On 2023/5/30 15:42, Jan Kara wrote:
On Tue 30-05-23 10:00:44, Baokun Li wrote:
On 2023/5/29 22:44, Jan Kara wrote:
On Mon 29-05-23 16:01:48, Baokun Li wrote:
Syzbot reported a BUG_ON:
EXT4-fs (loop0): mounted filesystem without journal. Quota mode: none. EXT4-fs error (device loop0): ext4_mb_generate_buddy:1098: group 0, block bitmap and bg descriptor inconsistent: 25 vs 150994969 free clusters ------------[ cut here ]------------ kernel BUG at fs/ext4/ext4_jbd2.c:53! invalid opcode: 0000 [#1] PREEMPT SMP KASAN CPU: 1 PID: 494 Comm: syz-executor.0 6.1.0-rc7-syzkaller-ga4412fdd49dc #0 RIP: 0010:__ext4_journal_stop+0x1b3/0x1c0 [...] Call Trace: ext4_write_inline_data_end+0xa39/0xdf0 ext4_da_write_end+0x1e2/0x950 generic_perform_write+0x401/0x5f0 ext4_buffered_write_iter+0x35f/0x640 ext4_file_write_iter+0x198/0x1cd0 vfs_write+0x8b5/0xef0 [...] ==================================================================
The above BUG_ON is triggered by the following race:
cpu1 cpu2
________________________|________________________ ksys_write vfs_write new_sync_write ext4_file_write_iter ext4_buffered_write_iter generic_perform_write ext4_da_write_begin do_fault do_page_mkwrite ext4_page_mkwrite ext4_convert_inline_data ext4_convert_inline_data_nolock ext4_destroy_inline_data_nolock //clear EXT4_STATE_MAY_INLINE_DATA ext4_map_blocks --> return error ext4_test_inode_state(inode, EXT4_STATE_MAY_INLINE_DATA) ext4_block_write_begin ext4_restore_inline_data // set EXT4_STATE_MAY_INLINE_DATA ext4_da_write_end ext4_test_inode_state(inode, EXT4_STATE_MAY_INLINE_DATA) ext4_write_inline_data_end handle=NULL ext4_journal_stop(handle) __ext4_journal_stop ext4_put_nojournal(handle) ref_cnt = (unsigned long)handle BUG_ON(ref_cnt == 0) ---> BUG_ON
The root cause of this problem is that the ext4_convert_inline_data() in ext4_page_mkwrite() does not grab i_rwsem, so it may race with ext4_buffered_write_iter() and cause the write_begin() and write_end() functions to be inconsistent and trigger BUG_ON.

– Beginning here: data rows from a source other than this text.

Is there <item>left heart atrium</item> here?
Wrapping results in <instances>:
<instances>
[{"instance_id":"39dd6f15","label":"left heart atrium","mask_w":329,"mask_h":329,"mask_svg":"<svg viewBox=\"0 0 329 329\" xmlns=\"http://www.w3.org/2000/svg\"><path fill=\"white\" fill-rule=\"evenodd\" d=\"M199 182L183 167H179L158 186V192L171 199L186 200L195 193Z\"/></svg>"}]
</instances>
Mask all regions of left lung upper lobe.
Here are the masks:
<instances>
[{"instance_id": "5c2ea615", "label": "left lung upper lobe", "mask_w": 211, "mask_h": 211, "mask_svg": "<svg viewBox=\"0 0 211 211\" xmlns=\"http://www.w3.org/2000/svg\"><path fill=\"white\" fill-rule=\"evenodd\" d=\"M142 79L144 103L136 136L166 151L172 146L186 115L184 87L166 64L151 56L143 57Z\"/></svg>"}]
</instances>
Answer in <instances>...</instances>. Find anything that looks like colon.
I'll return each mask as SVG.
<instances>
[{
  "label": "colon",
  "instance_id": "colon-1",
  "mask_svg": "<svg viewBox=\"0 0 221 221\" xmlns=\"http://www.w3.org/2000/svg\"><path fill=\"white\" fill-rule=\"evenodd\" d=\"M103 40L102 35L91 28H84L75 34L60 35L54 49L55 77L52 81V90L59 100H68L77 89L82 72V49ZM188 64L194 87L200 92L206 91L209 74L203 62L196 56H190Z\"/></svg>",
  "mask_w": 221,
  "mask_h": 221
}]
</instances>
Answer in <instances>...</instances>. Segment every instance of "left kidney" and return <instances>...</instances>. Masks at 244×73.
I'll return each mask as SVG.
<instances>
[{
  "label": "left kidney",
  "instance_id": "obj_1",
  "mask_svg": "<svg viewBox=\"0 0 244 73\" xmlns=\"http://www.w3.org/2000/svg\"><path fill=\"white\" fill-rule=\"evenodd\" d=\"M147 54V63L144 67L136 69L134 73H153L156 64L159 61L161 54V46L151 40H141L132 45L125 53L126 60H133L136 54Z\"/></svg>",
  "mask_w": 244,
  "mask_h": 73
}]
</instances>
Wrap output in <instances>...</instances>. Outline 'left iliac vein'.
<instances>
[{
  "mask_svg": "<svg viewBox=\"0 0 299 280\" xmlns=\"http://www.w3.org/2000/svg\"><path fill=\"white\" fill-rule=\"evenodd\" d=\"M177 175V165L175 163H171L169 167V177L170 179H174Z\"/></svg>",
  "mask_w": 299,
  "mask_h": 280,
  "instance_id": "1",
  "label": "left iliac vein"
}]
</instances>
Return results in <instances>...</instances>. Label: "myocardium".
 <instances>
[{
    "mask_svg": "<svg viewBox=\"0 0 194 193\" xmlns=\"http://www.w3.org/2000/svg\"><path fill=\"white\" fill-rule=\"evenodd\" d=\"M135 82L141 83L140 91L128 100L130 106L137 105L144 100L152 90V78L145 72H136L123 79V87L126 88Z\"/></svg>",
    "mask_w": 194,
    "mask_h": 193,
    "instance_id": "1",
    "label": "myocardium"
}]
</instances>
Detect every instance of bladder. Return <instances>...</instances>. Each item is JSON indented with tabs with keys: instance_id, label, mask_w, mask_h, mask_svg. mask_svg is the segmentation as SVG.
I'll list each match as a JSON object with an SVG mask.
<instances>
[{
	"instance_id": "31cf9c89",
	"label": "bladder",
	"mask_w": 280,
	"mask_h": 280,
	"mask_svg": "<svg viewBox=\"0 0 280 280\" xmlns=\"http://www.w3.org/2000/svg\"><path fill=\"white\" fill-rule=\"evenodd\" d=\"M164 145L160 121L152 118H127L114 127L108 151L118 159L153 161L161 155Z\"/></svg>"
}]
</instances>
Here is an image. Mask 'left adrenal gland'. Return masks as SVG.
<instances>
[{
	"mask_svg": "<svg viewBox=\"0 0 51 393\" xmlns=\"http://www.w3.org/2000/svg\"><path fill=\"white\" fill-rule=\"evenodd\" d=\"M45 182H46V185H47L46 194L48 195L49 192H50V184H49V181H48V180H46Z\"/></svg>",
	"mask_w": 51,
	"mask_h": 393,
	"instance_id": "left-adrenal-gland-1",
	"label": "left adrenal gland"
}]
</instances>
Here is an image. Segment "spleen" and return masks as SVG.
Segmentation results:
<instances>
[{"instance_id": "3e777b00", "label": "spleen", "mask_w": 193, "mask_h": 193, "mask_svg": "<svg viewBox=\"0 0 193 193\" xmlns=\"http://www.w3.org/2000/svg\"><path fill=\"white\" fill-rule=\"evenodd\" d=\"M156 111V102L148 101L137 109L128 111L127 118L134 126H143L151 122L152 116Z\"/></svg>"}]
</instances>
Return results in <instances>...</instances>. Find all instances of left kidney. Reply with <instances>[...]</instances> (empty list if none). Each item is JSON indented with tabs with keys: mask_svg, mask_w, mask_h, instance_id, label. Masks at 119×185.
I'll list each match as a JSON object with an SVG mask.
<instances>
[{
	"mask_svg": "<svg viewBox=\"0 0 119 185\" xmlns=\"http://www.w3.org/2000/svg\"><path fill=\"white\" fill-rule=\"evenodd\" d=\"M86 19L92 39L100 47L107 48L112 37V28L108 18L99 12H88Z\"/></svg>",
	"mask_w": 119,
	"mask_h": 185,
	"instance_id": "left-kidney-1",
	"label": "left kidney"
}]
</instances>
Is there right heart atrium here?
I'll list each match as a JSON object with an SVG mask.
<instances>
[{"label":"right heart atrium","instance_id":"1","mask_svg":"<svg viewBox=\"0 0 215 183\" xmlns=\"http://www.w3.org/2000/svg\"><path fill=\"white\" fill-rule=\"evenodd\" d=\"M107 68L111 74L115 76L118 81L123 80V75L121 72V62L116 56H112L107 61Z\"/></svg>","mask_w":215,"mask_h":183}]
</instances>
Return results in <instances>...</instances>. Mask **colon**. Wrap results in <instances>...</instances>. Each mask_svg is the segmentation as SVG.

To solve the above issue, we cannot add inode_lock directly to ext4_page_mkwrite(), because this function is a hot path and frequent calls to inode_lock will cause performance degradation for multi-threaded reads and writes. Hence, we move ext4_convert_inline_data() to ext4_file_mmap(), and only when inline_data is enabled and mmap a file in shared write mode, we hold the lock to convert, which can reduce the impact on performance.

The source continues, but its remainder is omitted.